## Task objective
In the text on walking and mortality among diabetic adults below, what finding supports the claim that one death per year may be preventable for every 61 people persuaded to walk at least 2 h/wk?

## Provided text

*** Begin section ***

In regard to walking, 46.0% of the population reported any walking for exercise and 20.7% reported walking for at least 2 h/wk. Aside from walking, the most commonly reported activities were gardening (25.1%), cycling (9.7%), weight lifting (4.0%), swimming (3.9%), aerobics (2.4%), jogging (2.4%), golf (2.1%), basketball (1.6%), and tennis (0.7%) (data not shown), and 61.8% reported performance of any leisure time physical activity.
Compared with less active persons, those reporting higher levels of walking were more likely to be men, to report trying to lose weight, and to have better self-rated health (P<.05). Age, smoking prevalence, and activity limitations were lowest among those reporting some (>0 to 1.9 h/wk) walking (P<.01). Participants' race/ethnicity, BMI, time since diabetes diagnosis, insulin use, number of physician visits, hospitalizations, and history of hypertension, heart disease, and stroke, and activity limitations related to CVD and cancer were not significantly associated with their baseline walking level. During 8.0 years of follow-up, 671 study participants died (3.7/100 person-years), including 316 who died of CVD (1.7/100 person-years).
Higher levels of walking and total physical activity were each associated with a lower incidence of all-cause and CVD mortality (Table 2). Compared with participants who reported no walking, those who walked at least 2 h/wk had a 39% lower all-cause mortality rate (HRR, 0.61; 95% confidence interval [CI], 0.48-0.78) and a 34% reduced CVD mortality risk (HRR, 0.66; 95% CI, 0.45-0.96), controlled for age, sex, race, BMI, smoking, utilization of health care services, attempts to lose weight, and comorbid conditions. Participants who reported at least 2 h/wk of total leisure-time physical activity had a 29% lower all-cause mortality risk (HRR, 0.71; 95% CI, 0.59-0.87) and a 24% (nonsignificantly) lower CVD mortality risk (HRR, 0.76; 95% CI, 0.57-1.03) than inactive participants. The associations among walking, physical activity, and lowered mortality were similar or slightly stronger when we excluded persons with disability. We also found similar walking-related mortality rate reductions after we excluded deaths that occurred in the 2 years of follow-up (data not shown).
The reduction in mortality corresponded to a 1.6% absolute difference in age-adjusted, all-cause annual mortality between those who walked at least 2 hours (2.8%) and those who did not walk (4.4%) and a 0.7% difference in annual CVD mortality rates between those who walked at least 2 hours (1.4%) and those who did not walk (2.1%). Thus, among diabetic adults, one death per year may be preventable for every 61 people who could be persuaded to walk at least 2 h/wk. One CVD death per year may be preventable for every 145 persuaded to walk at least 2 h/wk.

*** End section ***

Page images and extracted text
*** Begin section ***

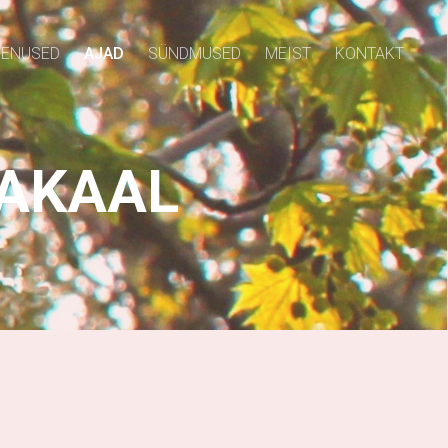
EENUSED
AJAD
SÜNDMUSED
MEIST
KONTAKT
SAKAAL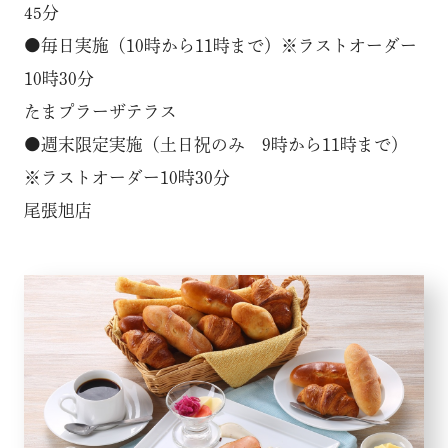
45分
●毎日実施（10時から11時まで）※ラストオーダー
10時30分
たまプラーザテラス
●週末限定実施（土日祝のみ 9時から11時まで）
※ラストオーダー10時30分
尾張旭店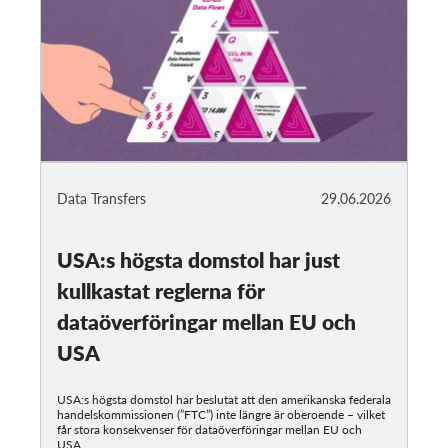
Data Transfers
29.06.2026
USA:s högsta domstol har just
kullkastat reglerna för
dataöverföringar mellan EU och
USA
USA:s högsta domstol har beslutat att den amerikanska federala
handelskommissionen (”FTC”) inte längre är oberoende – vilket
får stora konsekvenser för dataöverföringar mellan EU och
USA.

*** End section ***

## Solution to this task
The claim rests on the 1.6% absolute difference in age-adjusted, all-cause annual mortality between participants who walked at least 2 hours per week (2.8%) and those who did not walk (4.4%).